Meu marido me enviou uma mensagem de divórcio em um bolo…

 

Por um instante, meu cérebro se recusou a processar o que meus olhos estavam vendo. Soltei uma risada curta e ofegante, convencida de que devia ser algum tipo de engano cruel.

Então percebi o que estava ao lado do bolo.

Um pequeno bastão branco. Feito de plástico. Familiar.

Teste de gravidez positivo.

O mundo se curvou.

Meus dedos ficaram dormentes enquanto eu me agarrava à borda da mesa. Os sons foram diminuindo, substituídos por um rugido nos meus ouvidos. Jake tinha encontrado: a prova que eu havia escondido no fundo do armário do banheiro, entre toalhas e produtos de limpeza, ingenuamente esperando ter tempo para explicar tudo direito.

Eu ainda nem tinha contado para ele. Não porque eu não quisesse, mas porque eu estava com medo.

Aterrorizados pela esperança. Aterrorizados pela decepção. Aterrorizados com a possibilidade de reabrir feridas que tentamos curar há anos.

Jake e eu estávamos casados ​​há sete anos. Sete anos de amor, risos e companheirismo tranquilo, e sete anos de testes negativos, consultas médicas, compaixão gentil e pedidos de desculpas sussurrados no escuro.

Quando os médicos disseram a Jake que ele era infértil, algo dentro dele se quebrou. Ele nunca disse isso abertamente, mas eu percebi em sua postura curvada, em como ele evitava falar sobre filhos, nos pedidos de desculpas que oferecia por coisas que nunca foram culpa dele.

“Desculpe”, ela repetia. “Eu sei que você queria ser mãe.”

Mas eu não tinha desistido. Nem dele. Nem de nós. E nem da possibilidade, por menor que fosse, de que os médicos pudessem estar errados.

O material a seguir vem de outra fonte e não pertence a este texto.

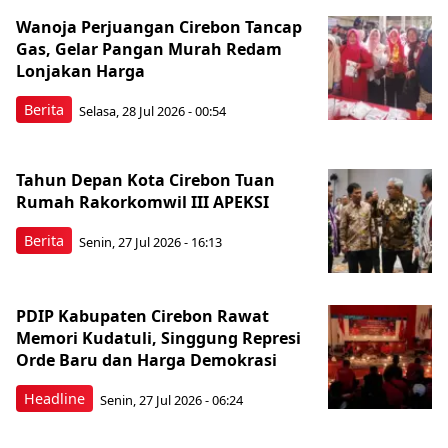
Wanoja Perjuangan Cirebon Tancap
Gas, Gelar Pangan Murah Redam
Lonjakan Harga
Berita
Selasa, 28 Jul 2026 - 00:54
Tahun Depan Kota Cirebon Tuan
Rumah Rakorkomwil III APEKSI
Berita
Senin, 27 Jul 2026 - 16:13
PDIP Kabupaten Cirebon Rawat
Memori Kudatuli, Singgung Represi
Orde Baru dan Harga Demokrasi
Headline
Senin, 27 Jul 2026 - 06:24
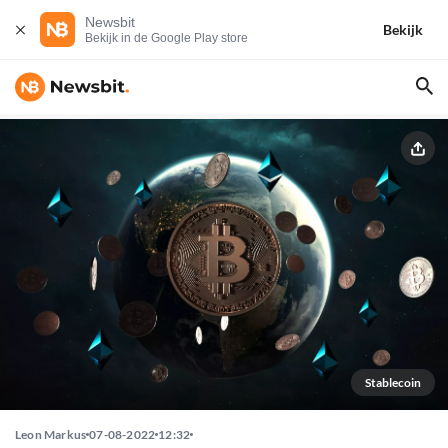
Newsbit
Bekijk
Bekijk in de Google Play store
Stablecoin
Leon Markus
07-08-2022
12:32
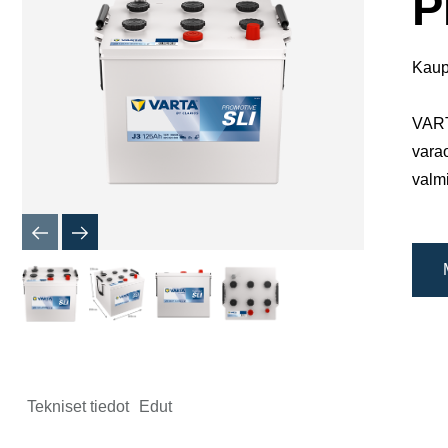
P
Kaup
VARTA
vara
valmi
Tekniset tiedot
Edut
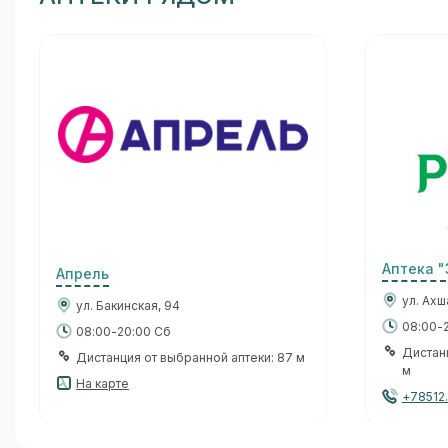
Аптека 
Апрель
ул. Ах
ул. Бакинская, 94
08:00-2
08:00-20:00 Сб
Дистан
Дистанция от выбранной аптеки: 87 м
м
На карте
+78512.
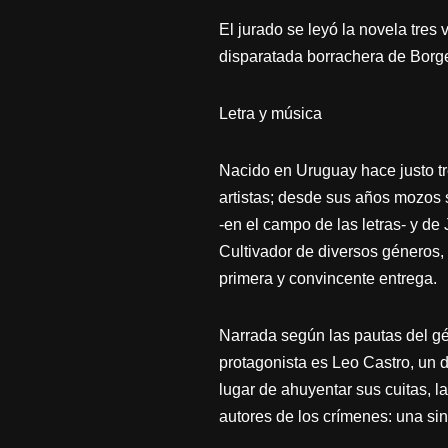
El jurado se leyó la novela tres
disparatada borrachera de Borge
Letra y música
Nacido en Uruguay hace justo tr
artistas; desde sus años mozos 
-en el campo de las letras- y d
Cultivador de diversos géneros, 
primera y convincente entrega.
Narrada según las pautas del gé
protagonista es Leo Castro, un d
lugar de ahuyentar sus cuitas, l
autores de los crímenes: una sin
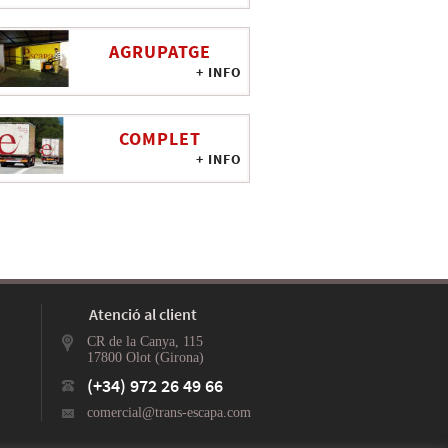
AGRUPATGE
+ INFO
COMPLET
+ INFO
Atenció al client
CR de la Canya, 115
17800 Olot (Girona)
(+34) 972 26 49 66
comercial@trans-escapa.com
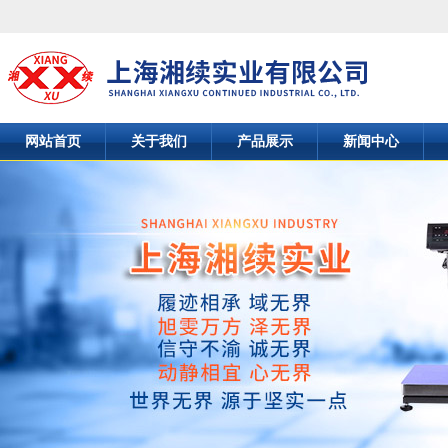
网站首页
关于我们
产品展示
新闻中心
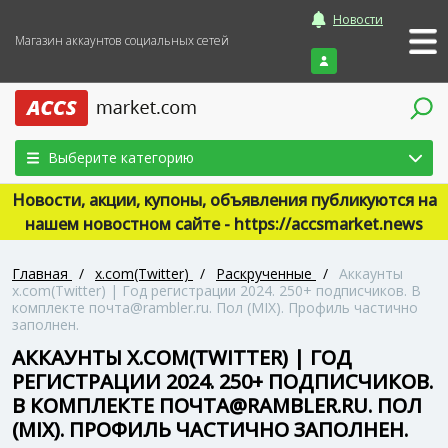
Новости
Магазин аккаунтов социальных сетей
Войти
Выберите категорию
Новости, акции, купоны, объявления публикуются на
нашем новостном сайте - https://accsmarket.news
Главная
/
x.com(Twitter)
/
Раскрученные
/
Аккаунты
x.com(Twitter) | Год регистрации 2024. 250+ подписчиков. В
комплекте почта@rambler.ru. Пол (MIX). Профиль частично
заполнен.
АККАУНТЫ X.COM(TWITTER) | ГОД
РЕГИСТРАЦИИ 2024. 250+ ПОДПИСЧИКОВ.
В КОМПЛЕКТЕ ПОЧТА@RAMBLER.RU. ПОЛ
(MIX). ПРОФИЛЬ ЧАСТИЧНО ЗАПОЛНЕН.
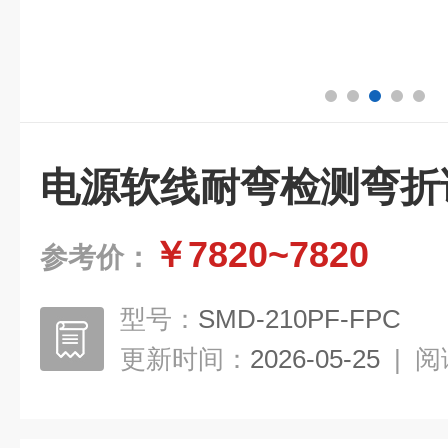
电源软线耐弯检测弯折
￥7820~7820
参考价：
型号：
SMD-210PF-FPC
更新时间：
2026-05-25
|
阅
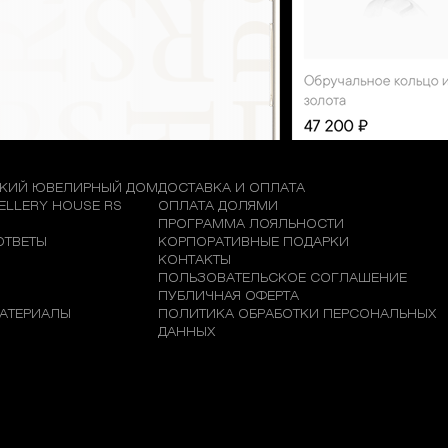
КИЙ ЮВЕЛИРНЫЙ ДОМ
ДОСТАВКА И ОПЛАТА
WELLERY HOUSE RS
ОПЛАТА ДОЛЯМИ
М
ПРОГРАММА ЛОЯЛЬНОСТИ
ОТВЕТЫ
КОРПОРАТИВНЫЕ ПОДАРКИ
КОНТАКТЫ
ПОЛЬЗОВАТЕЛЬСКОЕ СОГЛАШЕНИЕ
ПУБЛИЧНАЯ ОФЕРТА
АТЕРИАЛЫ
ПОЛИТИКА ОБРАБОТКИ ПЕРСОНАЛЬНЫХ
ДАННЫХ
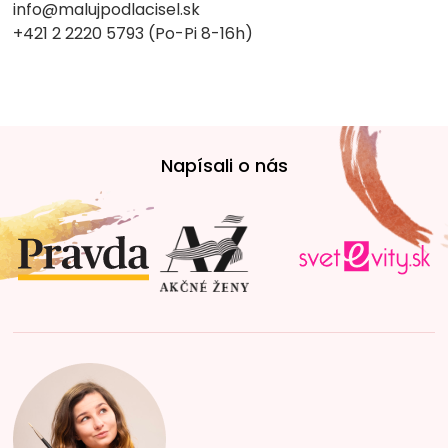
info@malujpodlacisel.sk
+421 2 2220 5793 (Po-Pi 8-16h)
Z
á
Napísali o nás
p
ä
t
i
e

Nem me lembro de ter saído do escritório. De repente, me vi agarrada ao volante, com os nós dos dedos brancos e lágrimas embaçando a estrada enquanto dirigia para casa.

O carro de Jake já estava na entrada.

Meu coração estava acelerado quando entrei. A casa parecia tensa, como se estivesse prendendo a respiração. Jake estava na sala de estar, andando de um lado para o outro, o maxilar cerrado e o rosto corado de raiva e dor.